▶ **Your goal**
Could you turn every line of the items below into a JSON list of strings, with one string per line and any blank lines left out?

======== Excerpted records

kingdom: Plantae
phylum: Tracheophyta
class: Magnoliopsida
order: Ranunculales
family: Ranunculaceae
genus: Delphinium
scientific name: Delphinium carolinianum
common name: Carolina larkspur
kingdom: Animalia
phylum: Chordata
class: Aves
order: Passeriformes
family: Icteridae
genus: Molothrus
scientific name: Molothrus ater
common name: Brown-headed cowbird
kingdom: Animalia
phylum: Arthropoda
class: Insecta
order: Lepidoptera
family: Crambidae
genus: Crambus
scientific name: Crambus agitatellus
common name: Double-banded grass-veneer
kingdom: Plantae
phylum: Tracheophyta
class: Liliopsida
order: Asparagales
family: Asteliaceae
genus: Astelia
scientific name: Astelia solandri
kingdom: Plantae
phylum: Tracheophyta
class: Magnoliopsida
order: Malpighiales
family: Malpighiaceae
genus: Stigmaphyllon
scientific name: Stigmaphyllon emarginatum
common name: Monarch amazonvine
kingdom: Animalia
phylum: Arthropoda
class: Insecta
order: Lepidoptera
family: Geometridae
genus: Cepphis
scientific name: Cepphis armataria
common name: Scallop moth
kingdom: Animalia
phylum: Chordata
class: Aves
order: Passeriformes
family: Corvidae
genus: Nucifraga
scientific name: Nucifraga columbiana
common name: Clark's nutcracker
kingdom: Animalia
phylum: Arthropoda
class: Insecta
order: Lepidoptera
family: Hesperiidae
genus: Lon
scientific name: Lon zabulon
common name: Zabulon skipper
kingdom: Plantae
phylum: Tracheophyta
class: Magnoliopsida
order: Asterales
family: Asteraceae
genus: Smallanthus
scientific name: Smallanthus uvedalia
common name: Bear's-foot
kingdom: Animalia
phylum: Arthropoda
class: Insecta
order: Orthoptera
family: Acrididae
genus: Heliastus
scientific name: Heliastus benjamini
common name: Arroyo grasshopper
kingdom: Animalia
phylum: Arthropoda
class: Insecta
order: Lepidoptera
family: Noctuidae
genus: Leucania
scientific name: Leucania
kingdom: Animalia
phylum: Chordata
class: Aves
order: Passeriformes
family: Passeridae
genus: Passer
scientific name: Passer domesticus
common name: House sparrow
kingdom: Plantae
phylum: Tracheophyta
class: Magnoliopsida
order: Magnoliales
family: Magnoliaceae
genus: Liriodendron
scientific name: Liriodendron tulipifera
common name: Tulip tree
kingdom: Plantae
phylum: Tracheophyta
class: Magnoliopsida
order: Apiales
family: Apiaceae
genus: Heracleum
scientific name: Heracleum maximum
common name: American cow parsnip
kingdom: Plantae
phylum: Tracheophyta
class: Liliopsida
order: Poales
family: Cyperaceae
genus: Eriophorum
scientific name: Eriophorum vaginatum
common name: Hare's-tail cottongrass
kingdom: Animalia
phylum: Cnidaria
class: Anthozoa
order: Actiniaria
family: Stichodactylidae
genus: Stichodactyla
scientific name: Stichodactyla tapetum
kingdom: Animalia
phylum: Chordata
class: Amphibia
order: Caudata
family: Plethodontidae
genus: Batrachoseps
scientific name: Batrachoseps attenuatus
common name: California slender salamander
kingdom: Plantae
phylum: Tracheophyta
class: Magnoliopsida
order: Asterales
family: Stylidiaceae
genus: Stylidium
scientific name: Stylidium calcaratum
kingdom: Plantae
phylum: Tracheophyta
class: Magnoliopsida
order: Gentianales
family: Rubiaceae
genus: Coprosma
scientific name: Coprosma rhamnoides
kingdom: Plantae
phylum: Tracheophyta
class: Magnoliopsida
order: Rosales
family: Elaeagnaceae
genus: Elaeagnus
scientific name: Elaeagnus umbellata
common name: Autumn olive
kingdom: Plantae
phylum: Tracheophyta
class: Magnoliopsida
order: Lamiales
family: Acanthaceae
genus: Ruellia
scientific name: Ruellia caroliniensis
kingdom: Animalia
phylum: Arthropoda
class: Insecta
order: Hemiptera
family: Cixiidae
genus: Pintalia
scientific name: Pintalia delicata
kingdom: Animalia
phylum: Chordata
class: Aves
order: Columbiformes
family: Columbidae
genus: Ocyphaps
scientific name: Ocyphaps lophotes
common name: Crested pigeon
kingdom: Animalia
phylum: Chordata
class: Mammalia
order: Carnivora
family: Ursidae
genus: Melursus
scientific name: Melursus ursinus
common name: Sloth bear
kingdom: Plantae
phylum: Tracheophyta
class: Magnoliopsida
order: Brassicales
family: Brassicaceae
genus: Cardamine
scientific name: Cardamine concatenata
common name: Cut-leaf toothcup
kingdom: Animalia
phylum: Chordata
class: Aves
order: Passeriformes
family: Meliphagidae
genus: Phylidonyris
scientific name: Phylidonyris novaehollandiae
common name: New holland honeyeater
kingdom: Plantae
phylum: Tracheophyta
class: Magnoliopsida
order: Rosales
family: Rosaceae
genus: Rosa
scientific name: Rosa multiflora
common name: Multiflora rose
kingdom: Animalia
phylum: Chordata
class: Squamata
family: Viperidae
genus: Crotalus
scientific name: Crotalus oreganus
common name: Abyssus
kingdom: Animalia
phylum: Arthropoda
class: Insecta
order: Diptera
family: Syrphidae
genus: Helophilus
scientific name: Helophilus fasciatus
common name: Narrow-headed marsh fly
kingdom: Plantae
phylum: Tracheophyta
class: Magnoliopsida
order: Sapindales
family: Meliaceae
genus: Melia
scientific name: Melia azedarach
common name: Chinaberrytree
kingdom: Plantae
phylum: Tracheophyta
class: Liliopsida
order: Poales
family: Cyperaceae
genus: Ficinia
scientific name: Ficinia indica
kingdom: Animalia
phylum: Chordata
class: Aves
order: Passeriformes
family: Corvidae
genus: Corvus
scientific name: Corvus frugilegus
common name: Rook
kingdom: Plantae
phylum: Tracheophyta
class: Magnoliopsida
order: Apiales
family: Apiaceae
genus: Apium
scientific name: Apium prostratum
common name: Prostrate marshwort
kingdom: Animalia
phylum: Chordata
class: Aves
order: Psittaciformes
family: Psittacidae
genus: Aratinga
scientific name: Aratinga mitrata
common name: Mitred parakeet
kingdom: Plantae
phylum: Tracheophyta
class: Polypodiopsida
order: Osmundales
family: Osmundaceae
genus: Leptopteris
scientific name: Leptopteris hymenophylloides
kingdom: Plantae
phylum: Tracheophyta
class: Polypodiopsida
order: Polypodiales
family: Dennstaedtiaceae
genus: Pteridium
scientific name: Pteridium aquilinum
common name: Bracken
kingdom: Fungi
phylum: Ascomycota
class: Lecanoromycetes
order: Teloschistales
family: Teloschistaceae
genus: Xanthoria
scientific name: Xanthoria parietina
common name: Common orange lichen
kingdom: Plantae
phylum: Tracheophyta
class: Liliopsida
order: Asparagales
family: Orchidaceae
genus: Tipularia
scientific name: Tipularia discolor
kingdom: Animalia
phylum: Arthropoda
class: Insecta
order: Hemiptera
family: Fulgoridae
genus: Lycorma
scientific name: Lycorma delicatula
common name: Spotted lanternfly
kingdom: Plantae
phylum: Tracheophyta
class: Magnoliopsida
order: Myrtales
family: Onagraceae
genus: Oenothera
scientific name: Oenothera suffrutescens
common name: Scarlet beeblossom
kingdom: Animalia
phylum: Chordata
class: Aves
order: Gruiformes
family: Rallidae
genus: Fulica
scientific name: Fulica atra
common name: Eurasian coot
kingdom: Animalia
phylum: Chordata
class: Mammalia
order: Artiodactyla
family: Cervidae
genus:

================

▶ **Response**
[
  "kingdom: Plantae",
  "phylum: Tracheophyta",
  "class: Magnoliopsida",
  "order: Ranunculales",
  "family: Ranunculaceae",
  "genus: Delphinium",
  "scientific name: Delphinium carolinianum",
  "common name: Carolina larkspur",
  "kingdom: Animalia",
  "phylum: Chordata",
  "class: Aves",
  "order: Passeriformes",
  "family: Icteridae",
  "genus: Molothrus",
  "scientific name: Molothrus ater",
  "common name: Brown-headed cowbird",
  "kingdom: Animalia",
  "phylum: Arthropoda",
  "class: Insecta",
  "order: Lepidoptera",
  "family: Crambidae",
  "genus: Crambus",
  "scientific name: Crambus agitatellus",
  "common name: Double-banded grass-veneer",
  "kingdom: Plantae",
  "phylum: Tracheophyta",
  "class: Liliopsida",
  "order: Asparagales",
  "family: Asteliaceae",
  "genus: Astelia",
  "scientific name: Astelia solandri",
  "kingdom: Plantae",
  "phylum: Tracheophyta",
  "class: Magnoliopsida",
  "order: Malpighiales",
  "family: Malpighiaceae",
  "genus: Stigmaphyllon",
  "scientific name: Stigmaphyllon emarginatum",
  "common name: Monarch amazonvine",
  "kingdom: Animalia",
  "phylum: Arthropoda",
  "class: Insecta",
  "order: Lepidoptera",
  "family: Geometridae",
  "genus: Cepphis",
  "scientific name: Cepphis armataria",
  "common name: Scallop moth",
  "kingdom: Animalia",
  "phylum: Chordata",
  "class: Aves",
  "order: Passeriformes",
  "family: Corvidae",
  "genus: Nucifraga",
  "scientific name: Nucifraga columbiana",
  "common name: Clark's nutcracker",
  "kingdom: Animalia",
  "phylum: Arthropoda",
  "class: Insecta",
  "order: Lepidoptera",
  "family: Hesperiidae",
  "genus: Lon",
  "scientific name: Lon zabulon",
  "common name: Zabulon skipper",
  "kingdom: Plantae",
  "phylum: Tracheophyta",
  "class: Magnoliopsida",
  "order: Asterales",
  "family: Asteraceae",
  "genus: Smallanthus",
  "scientific name: Smallanthus uvedalia",
  "common name: Bear's-foot",
  "kingdom: Animalia",
  "phylum: Arthropoda",
  "class: Insecta",
  "order: Orthoptera",
  "family: Acrididae",
  "genus: Heliastus",
  "scientific name: Heliastus benjamini",
  "common name: Arroyo grasshopper",
  "kingdom: Animalia",
  "phylum: Arthropoda",
  "class: Insecta",
  "order: Lepidoptera",
  "family: Noctuidae",
  "genus: Leucania",
  "scientific name: Leucania",
  "kingdom: Animalia",
  "phylum: Chordata",
  "class: Aves",
  "order: Passeriformes",
  "family: Passeridae",
  "genus: Passer",
  "scientific name: Passer domesticus",
  "common name: House sparrow",
  "kingdom: Plantae",
  "phylum: Tracheophyta",
  "class: Magnoliopsida",
  "order: Magnoliales",
  "family: Magnoliaceae",
  "genus: Liriodendron",
  "scientific name: Liriodendron tulipifera",
  "common name: Tulip tree",
  "kingdom: Plantae",
  "phylum: Tracheophyta",
  "class: Magnoliopsida",
  "order: Apiales",
  "family: Apiaceae",
  "genus: Heracleum",
  "scientific name: Heracleum maximum",
  "common name: American cow parsnip",
  "kingdom: Plantae",
  "phylum: Tracheophyta",
  "class: Liliopsida",
  "order: Poales",
  "family: Cyperaceae",
  "genus: Eriophorum",
  "scientific name: Eriophorum vaginatum",
  "common name: Hare's-tail cottongrass",
  "kingdom: Animalia",
  "phylum: Cnidaria",
  "class: Anthozoa",
  "order: Actiniaria",
  "family: Stichodactylidae",
  "genus: Stichodactyla",
  "scientific name: Stichodactyla tapetum",
  "kingdom: Animalia",
  "phylum: Chordata",
  "class: Amphibia",
  "order: Caudata",
  "family: Plethodontidae",
  "genus: Batrachoseps",
  "scientific name: Batrachoseps attenuatus",
  "common name: California slender salamander",
  "kingdom: Plantae",
  "phylum: Tracheophyta",
  "class: Magnoliopsida",
  "order: Asterales",
  "family: Stylidiaceae",
  "genus: Stylidium",
  "scientific name: Stylidium calcaratum",
  "kingdom: Plantae",
  "phylum: Tracheophyta",
  "class: Magnoliopsida",
  "order: Gentianales",
  "family: Rubiaceae",
  "genus: Coprosma",
  "scientific name: Coprosma rhamnoides",
  "kingdom: Plantae",
  "phylum: Tracheophyta",
  "class: Magnoliopsida",
  "order: Rosales",
  "family: Elaeagnaceae",
  "genus: Elaeagnus",
  "scientific name: Elaeagnus umbellata",
  "common name: Autumn olive",
  "kingdom: Plantae",
  "phylum: Tracheophyta",
  "class: Magnoliopsida",
  "order: Lamiales",
  "family: Acanthaceae",
  "genus: Ruellia",
  "scientific name: Ruellia caroliniensis",
  "kingdom: Animalia",
  "phylum: Arthropoda",
  "class: Insecta",
  "order: Hemiptera",
  "family: Cixiidae",
  "genus: Pintalia",
  "scientific name: Pintalia delicata",
  "kingdom: Animalia",
  "phylum: Chordata",
  "class: Aves",
  "order: Columbiformes",
  "family: Columbidae",
  "genus: Ocyphaps",
  "scientific name: Ocyphaps lophotes",
  "common name: Crested pigeon",
  "kingdom: Animalia",
  "phylum: Chordata",
  "class: Mammalia",
  "order: Carnivora",
  "family: Ursidae",
  "genus: Melursus",
  "scientific name: Melursus ursinus",
  "common name: Sloth bear",
  "kingdom: Plantae",
  "phylum: Tracheophyta",
  "class: Magnoliopsida",
  "order: Brassicales",
  "family: Brassicaceae",
  "genus: Cardamine",
  "scientific name: Cardamine concatenata",
  "common name: Cut-leaf toothcup",
  "kingdom: Animalia",
  "phylum: Chordata",
  "class: Aves",
  "order: Passeriformes",
  "family: Meliphagidae",
  "genus: Phylidonyris",
  "scientific name: Phylidonyris novaehollandiae",
  "common name: New holland honeyeater",
  "kingdom: Plantae",
  "phylum: Tracheophyta",
  "class: Magnoliopsida",
  "order: Rosales",
  "family: Rosaceae",
  "genus: Rosa",
  "scientific name: Rosa multiflora",
  "common name: Multiflora rose",
  "kingdom: Animalia",
  "phylum: Chordata",
  "class: Squamata",
  "family: Viperidae",
  "genus: Crotalus",
  "scientific name: Crotalus oreganus",
  "common name: Abyssus",
  "kingdom: Animalia",
  "phylum: Arthropoda",
  "class: Insecta",
  "order: Diptera",
  "family: Syrphidae",
  "genus: Helophilus",
  "scientific name: Helophilus fasciatus",
  "common name: Narrow-headed marsh fly",
  "kingdom: Plantae",
  "phylum: Tracheophyta",
  "class: Magnoliopsida",
  "order: Sapindales",
  "family: Meliaceae",
  "genus: Melia",
  "scientific name: Melia azedarach",
  "common name: Chinaberrytree",
  "kingdom: Plantae",
  "phylum: Tracheophyta",
  "class: Liliopsida",
  "order: Poales",
  "family: Cyperaceae",
  "genus: Ficinia",
  "scientific name: Ficinia indica",
  "kingdom: Animalia",
  "phylum: Chordata",
  "class: Aves",
  "order: Passeriformes",
  "family: Corvidae",
  "genus: Corvus",
  "scientific name: Corvus frugilegus",
  "common name: Rook",
  "kingdom: Plantae",
  "phylum: Tracheophyta",
  "class: Magnoliopsida",
  "order: Apiales",
  "family: Apiaceae",
  "genus: Apium",
  "scientific name: Apium prostratum",
  "common name: Prostrate marshwort",
  "kingdom: Animalia",
  "phylum: Chordata",
  "class: Aves",
  "order: Psittaciformes",
  "family: Psittacidae",
  "genus: Aratinga",
  "scientific name: Aratinga mitrata",
  "common name: Mitred parakeet",
  "kingdom: Plantae",
  "phylum: Tracheophyta",
  "class: Polypodiopsida",
  "order: Osmundales",
  "family: Osmundaceae",
  "genus: Leptopteris",
  "scientific name: Leptopteris hymenophylloides",
  "kingdom: Plantae",
  "phylum: Tracheophyta",
  "class: Polypodiopsida",
  "order: Polypodiales",
  "family: Dennstaedtiaceae",
  "genus: Pteridium",
  "scientific name: Pteridium aquilinum",
  "common name: Bracken",
  "kingdom: Fungi",
  "phylum: Ascomycota",
  "class: Lecanoromycetes",
  "order: Teloschistales",
  "family: Teloschistaceae",
  "genus: Xanthoria",
  "scientific name: Xanthoria parietina",
  "common name: Common orange lichen",
  "kingdom: Plantae",
  "phylum: Tracheophyta",
  "class: Liliopsida",
  "order: Asparagales",
  "family: Orchidaceae",
  "genus: Tipularia",
  "scientific name: Tipularia discolor",
  "kingdom: Animalia",
  "phylum: Arthropoda",
  "class: Insecta",
  "order: Hemiptera",
  "family: Fulgoridae",
  "genus: Lycorma",
  "scientific name: Lycorma delicatula",
  "common name: Spotted lanternfly",
  "kingdom: Plantae",
  "phylum: Tracheophyta",
  "class: Magnoliopsida",
  "order: Myrtales",
  "family: Onagraceae",
  "genus: Oenothera",
  "scientific name: Oenothera suffrutescens",
  "common name: Scarlet beeblossom",
  "kingdom: Animalia",
  "phylum: Chordata",
  "class: Aves",
  "order: Gruiformes",
  "family: Rallidae",
  "genus: Fulica",
  "scientific name: Fulica atra",
  "common name: Eurasian coot",
  "kingdom: Animalia",
  "phylum: Chordata",
  "class: Mammalia",
  "order: Artiodactyla",
  "family: Cervidae",
  "genus:"
]